When you have a mixture of gases like air, the partial pressure is the amount of pressure any one of those gases would have if it alone took up the whole volume occupied by the mixture. As the pressure of the mixture increases, so too does the partial pressure, and as the concentration of a gas in the mixture increases, its partial pressure increases also. The solubility of oxygen in water is directly proportional to the partial pressure, so increasing the oxygen concentration or increasing the ambient pressure causes more oxygen to dissolve in the water.
Higher temperature usually (though not always) makes solids more soluble in water. With gases like oxygen, however, it has the opposite effect. It's easy to understand why if you think about the gas at the molecular level. The higher the temperature, the faster the molecules of oxygen are moving, and the easier it becomes for the oxygen molecules to escape the water's surface. Consequently, increasing temperature causes oxygen to become less soluble, and oxygen is more soluble in cold water.
Henry's Law is a simple equation that relates the solubility of a gas like oxygen (in moles per litre) to its partial pressure at a given temperature. The equation is normally written s = kH P, where s is solubility, kH is a constant that depends on the gas, solvent and temperature, and P is the partial pressure. For oxygen in water at 20 degrees Celsius, for example, the kH constant is 1.3 x 10^-3 moles per litres atm.
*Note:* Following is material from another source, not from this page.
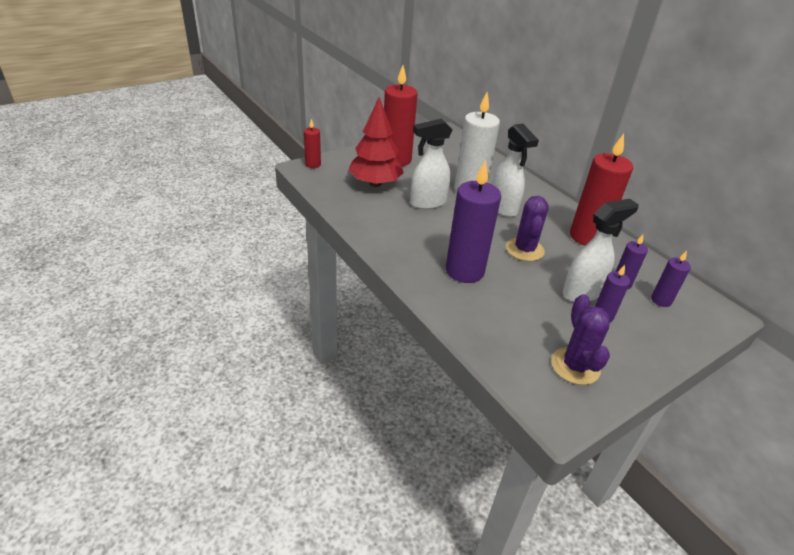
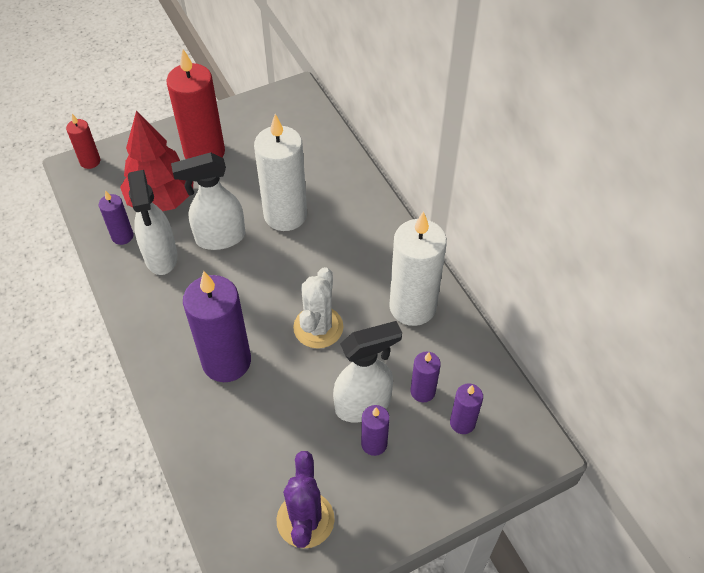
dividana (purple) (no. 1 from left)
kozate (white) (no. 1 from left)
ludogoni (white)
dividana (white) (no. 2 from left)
So if you know the partial pressure of oxygen at that temperature you can readily calculate its solubility.
High humidity reduces the partial pressure of the oxygen in the air very slightly, so high humidity reduces oxygen solubility. Sometimes water may be oxygen-poor for reasons having little to do with the solubility. During algae blooms, for example, bacteria decomposing the dead algae use up most of the available oxygen in the water, creating an oxygen-poor environment. In a situation like this, the problem is not that the oxygen is less soluble per se --- rather, that it's being consumed rapidly by the decomposers in the ecosystem.